Citing Brazilian-Taiwanese Iruan Ergui Wu’s (吳憶樺) visit to Taiwan, Taiwan Catholic Mission Foundation executive director Austin Ou (歐晉仁) expressed hope Iruan’s story could help bring attention to the predicaments of other children facing the same fate.
Iruan, at the center of a high-profile custody battle between the two countries nearly a decade ago, arrived in Taiwan on Friday last week for a two-week visit.
It is the first time the 18-year-old has visited Taiwan since the Taiwan High Court granted custody to his Brazilian grandmother in 2004.
Iruan is the son of a Taiwanese fishing boat captain and a Brazilian woman, Marisa Ergui Tavares, who died shortly after his birth.
Iruan’s father, Wu Teng-shu (吳登樹), died of a heart attack in 2001 shortly after he brought the young boy to Taiwan to visit his family.

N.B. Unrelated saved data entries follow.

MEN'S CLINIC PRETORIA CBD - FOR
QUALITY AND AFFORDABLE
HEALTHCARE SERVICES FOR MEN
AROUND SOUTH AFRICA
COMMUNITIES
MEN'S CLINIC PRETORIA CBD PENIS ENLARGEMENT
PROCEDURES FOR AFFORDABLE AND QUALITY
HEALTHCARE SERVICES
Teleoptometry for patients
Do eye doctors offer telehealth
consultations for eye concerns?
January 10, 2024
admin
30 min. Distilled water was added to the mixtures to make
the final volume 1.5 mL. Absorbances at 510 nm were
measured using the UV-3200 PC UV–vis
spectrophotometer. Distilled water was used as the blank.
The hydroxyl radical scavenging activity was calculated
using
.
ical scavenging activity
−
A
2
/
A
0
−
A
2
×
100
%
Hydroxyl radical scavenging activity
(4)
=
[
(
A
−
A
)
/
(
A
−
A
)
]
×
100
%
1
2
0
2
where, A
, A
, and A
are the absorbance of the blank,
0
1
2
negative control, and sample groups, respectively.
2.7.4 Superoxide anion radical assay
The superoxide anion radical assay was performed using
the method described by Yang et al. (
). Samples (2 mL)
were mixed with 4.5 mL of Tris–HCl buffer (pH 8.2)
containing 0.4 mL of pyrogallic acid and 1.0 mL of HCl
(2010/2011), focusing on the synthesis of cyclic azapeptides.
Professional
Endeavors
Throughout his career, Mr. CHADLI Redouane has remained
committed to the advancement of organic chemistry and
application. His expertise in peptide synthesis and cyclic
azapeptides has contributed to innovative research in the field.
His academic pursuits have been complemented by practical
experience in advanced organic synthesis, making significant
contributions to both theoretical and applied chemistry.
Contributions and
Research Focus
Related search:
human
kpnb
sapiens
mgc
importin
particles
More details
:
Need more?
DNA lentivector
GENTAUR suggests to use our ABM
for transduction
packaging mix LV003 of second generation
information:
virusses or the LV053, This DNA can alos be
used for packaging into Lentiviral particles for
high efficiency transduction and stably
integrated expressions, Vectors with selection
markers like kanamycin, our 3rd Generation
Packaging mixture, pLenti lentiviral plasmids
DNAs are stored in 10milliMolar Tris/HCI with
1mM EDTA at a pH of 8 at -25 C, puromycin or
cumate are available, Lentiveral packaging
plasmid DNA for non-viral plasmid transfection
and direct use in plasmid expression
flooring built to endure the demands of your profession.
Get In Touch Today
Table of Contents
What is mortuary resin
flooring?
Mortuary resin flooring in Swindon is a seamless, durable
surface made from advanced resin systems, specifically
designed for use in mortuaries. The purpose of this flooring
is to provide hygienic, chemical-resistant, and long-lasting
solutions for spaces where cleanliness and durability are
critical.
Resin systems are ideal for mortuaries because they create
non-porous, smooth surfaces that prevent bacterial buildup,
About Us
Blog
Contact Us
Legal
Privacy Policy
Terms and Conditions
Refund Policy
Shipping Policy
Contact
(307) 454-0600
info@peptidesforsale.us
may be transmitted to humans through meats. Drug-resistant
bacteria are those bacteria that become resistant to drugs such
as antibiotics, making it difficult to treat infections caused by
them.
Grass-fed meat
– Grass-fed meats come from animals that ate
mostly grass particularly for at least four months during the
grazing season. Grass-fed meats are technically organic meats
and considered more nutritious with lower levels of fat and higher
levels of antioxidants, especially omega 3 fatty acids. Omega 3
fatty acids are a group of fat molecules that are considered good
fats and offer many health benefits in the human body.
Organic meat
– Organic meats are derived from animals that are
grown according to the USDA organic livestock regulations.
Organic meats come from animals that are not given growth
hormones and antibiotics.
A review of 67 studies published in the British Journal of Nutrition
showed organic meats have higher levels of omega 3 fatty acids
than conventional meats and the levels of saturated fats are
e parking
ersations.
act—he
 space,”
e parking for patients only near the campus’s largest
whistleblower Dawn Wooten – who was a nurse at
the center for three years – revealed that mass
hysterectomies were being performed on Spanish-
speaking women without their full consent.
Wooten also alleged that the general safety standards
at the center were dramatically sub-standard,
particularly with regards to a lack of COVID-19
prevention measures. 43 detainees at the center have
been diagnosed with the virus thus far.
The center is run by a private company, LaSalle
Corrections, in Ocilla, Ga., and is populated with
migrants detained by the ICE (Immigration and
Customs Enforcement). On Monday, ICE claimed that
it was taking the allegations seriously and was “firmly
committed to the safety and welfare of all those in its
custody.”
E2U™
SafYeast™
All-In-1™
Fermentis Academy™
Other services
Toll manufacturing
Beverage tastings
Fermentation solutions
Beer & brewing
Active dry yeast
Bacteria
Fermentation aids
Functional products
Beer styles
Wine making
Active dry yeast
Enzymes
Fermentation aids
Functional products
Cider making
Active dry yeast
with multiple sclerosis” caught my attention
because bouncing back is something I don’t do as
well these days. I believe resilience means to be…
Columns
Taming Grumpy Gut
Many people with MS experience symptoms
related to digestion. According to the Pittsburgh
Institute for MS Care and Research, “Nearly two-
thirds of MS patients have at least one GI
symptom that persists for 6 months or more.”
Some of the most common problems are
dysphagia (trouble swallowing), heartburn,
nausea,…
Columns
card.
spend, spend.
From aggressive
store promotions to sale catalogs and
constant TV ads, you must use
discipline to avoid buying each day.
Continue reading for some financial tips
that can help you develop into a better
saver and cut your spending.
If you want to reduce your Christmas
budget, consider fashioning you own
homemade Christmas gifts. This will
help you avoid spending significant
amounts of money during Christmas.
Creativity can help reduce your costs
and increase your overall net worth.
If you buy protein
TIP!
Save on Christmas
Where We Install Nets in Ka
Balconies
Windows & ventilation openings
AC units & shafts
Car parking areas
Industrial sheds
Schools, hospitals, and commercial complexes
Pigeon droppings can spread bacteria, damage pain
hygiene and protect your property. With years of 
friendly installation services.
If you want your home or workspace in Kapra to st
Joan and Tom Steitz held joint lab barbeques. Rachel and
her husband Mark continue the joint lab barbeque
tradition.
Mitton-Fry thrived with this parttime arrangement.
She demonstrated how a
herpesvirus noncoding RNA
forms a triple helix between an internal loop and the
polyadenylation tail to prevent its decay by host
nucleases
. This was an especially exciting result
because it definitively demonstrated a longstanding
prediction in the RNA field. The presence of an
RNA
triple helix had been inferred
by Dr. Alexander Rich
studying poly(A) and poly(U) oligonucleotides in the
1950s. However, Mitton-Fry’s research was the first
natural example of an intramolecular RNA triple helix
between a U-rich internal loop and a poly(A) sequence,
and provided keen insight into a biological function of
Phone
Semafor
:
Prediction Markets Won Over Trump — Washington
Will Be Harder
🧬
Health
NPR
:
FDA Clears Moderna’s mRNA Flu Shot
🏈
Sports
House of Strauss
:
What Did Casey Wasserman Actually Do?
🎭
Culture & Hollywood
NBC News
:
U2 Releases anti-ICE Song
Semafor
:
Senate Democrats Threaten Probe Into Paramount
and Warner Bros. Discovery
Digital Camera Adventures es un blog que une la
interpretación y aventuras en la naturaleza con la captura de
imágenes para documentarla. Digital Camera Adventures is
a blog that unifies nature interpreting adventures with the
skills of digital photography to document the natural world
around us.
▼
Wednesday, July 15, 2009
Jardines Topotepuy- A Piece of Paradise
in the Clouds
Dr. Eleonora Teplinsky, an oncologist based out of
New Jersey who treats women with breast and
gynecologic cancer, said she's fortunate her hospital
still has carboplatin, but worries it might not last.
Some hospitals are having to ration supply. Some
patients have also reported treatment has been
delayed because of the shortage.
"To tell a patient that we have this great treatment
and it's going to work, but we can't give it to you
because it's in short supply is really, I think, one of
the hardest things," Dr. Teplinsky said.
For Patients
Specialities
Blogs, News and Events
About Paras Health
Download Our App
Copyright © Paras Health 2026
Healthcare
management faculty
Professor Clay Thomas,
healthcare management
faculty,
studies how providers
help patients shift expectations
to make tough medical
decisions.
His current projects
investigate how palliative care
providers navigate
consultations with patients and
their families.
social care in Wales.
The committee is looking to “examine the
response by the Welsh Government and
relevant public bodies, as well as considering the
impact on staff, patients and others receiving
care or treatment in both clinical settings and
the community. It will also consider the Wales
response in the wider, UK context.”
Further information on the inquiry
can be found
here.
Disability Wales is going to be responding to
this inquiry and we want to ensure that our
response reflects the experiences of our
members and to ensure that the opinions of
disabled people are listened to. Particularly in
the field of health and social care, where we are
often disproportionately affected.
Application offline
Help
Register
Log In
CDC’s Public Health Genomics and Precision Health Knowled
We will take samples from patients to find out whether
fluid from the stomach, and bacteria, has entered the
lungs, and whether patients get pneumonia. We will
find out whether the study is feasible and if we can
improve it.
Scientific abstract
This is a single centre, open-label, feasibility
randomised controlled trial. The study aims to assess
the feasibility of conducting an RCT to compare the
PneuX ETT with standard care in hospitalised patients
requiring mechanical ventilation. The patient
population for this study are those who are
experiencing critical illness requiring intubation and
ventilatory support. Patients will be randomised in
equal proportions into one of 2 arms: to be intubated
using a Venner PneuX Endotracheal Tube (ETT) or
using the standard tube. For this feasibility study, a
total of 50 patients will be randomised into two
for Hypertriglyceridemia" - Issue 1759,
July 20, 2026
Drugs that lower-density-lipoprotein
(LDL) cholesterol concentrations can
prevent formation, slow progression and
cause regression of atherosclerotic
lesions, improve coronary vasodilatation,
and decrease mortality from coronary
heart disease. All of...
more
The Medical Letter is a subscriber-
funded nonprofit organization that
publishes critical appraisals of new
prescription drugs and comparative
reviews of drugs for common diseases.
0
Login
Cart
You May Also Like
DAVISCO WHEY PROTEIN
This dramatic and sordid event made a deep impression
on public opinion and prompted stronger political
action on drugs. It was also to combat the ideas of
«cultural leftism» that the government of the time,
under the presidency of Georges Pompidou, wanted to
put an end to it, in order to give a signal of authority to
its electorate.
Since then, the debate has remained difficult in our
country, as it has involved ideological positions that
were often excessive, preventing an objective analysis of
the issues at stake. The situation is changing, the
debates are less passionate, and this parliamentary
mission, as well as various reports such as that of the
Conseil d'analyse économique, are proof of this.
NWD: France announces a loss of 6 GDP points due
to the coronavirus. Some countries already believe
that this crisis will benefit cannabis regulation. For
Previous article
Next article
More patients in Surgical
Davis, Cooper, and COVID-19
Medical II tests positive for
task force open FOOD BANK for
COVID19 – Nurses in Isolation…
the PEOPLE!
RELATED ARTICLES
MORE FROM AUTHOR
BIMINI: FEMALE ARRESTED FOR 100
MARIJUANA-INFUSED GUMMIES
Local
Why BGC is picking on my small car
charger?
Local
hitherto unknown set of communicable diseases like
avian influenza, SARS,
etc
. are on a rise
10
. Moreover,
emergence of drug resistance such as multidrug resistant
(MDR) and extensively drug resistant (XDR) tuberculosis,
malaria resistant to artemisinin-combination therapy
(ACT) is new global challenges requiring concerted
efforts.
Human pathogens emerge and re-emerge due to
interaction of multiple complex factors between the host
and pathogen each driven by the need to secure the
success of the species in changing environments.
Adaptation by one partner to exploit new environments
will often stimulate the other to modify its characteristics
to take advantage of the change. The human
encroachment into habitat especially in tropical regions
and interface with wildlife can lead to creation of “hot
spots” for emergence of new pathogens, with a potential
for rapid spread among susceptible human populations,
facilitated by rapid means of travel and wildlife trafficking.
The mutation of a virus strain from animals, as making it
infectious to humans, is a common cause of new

“The ‘Iruan Ergui Wu case’ is just the tip of the iceberg. There are dozens of Taiwanese-Brazilian children like Iruan in Porto Alegre, but they do not get as much attention and love from the public and the families of both his parents as the 18-year-old does,” Ou said.
Ou said the waters surrounding Porto Alegre — Iruan’s birthplace — are a traditional fishing site for hundreds of Taiwanese fishermen, many of whom have fallen in love with Brazilian women.
As most of these fishermen are already married in Taiwan, their illegitimate children often grow up without a father figure, Ou said.
Ou said a Brazilian woman has asked him to locate the father of her three children, but the only thing she knows about the man is his family name.
“Each time I visit Porto Alegre, her children ask me whether I have found their father. Even though their mother has lost hope of finding the man, the kids still cling to the belief that their father loves them and will come back eventually,” Ou said.
To avoid upsetting the fishermen’s families in Taiwan, Ou said he is reluctant to help these women search for their long-lost lovers and that he tries to find other ways to look after their children, for example by providing them with computers and education funds, or giving them “red envelopes” during the Lunar New Year.
Ou said that because of the wide media coverage of Iruan’s story, a number of Brazil-based Taiwanese businesspeople have offered Iruan jobs or asked him to be their company spokesperson.
“Some corporations have also offered to provide long-term funding to Taiwanese-Brazilian children to cover their tuition fees and living expenses,” Ou said.
As a gesture of goodwill, Ou said the Ministry of Foreign Affairs offered about NT$200,000 to the foundation to help set up a computer classroom at the Brazilian school where Iruan studied.
“All classroom equipment will be printed with the sentence ‘Donated by the Republic of China’s Ministry of Foreign Affairs,’ in an attempt to show Brazilians that Taiwan is a loving country,” Ou said.
However, the foundation’s efforts to help Brazilian children have sometimes met with criticism.
Ou said the foundation has been receiving calls from people asking: “Why bother to save children abroad when there are still Taiwanese kids suffering?”
“Some people also ridiculed us by saying: ‘Why not save me? I am unemployed and am about to starve to death,’” Ou said.
“However, I tell them that other nations donated milk powder and clothes to Taiwanese children when the country suffered about five decades ago, and that it is our chance to lend a helping hand now that we have become capable of doing so,” Ou said.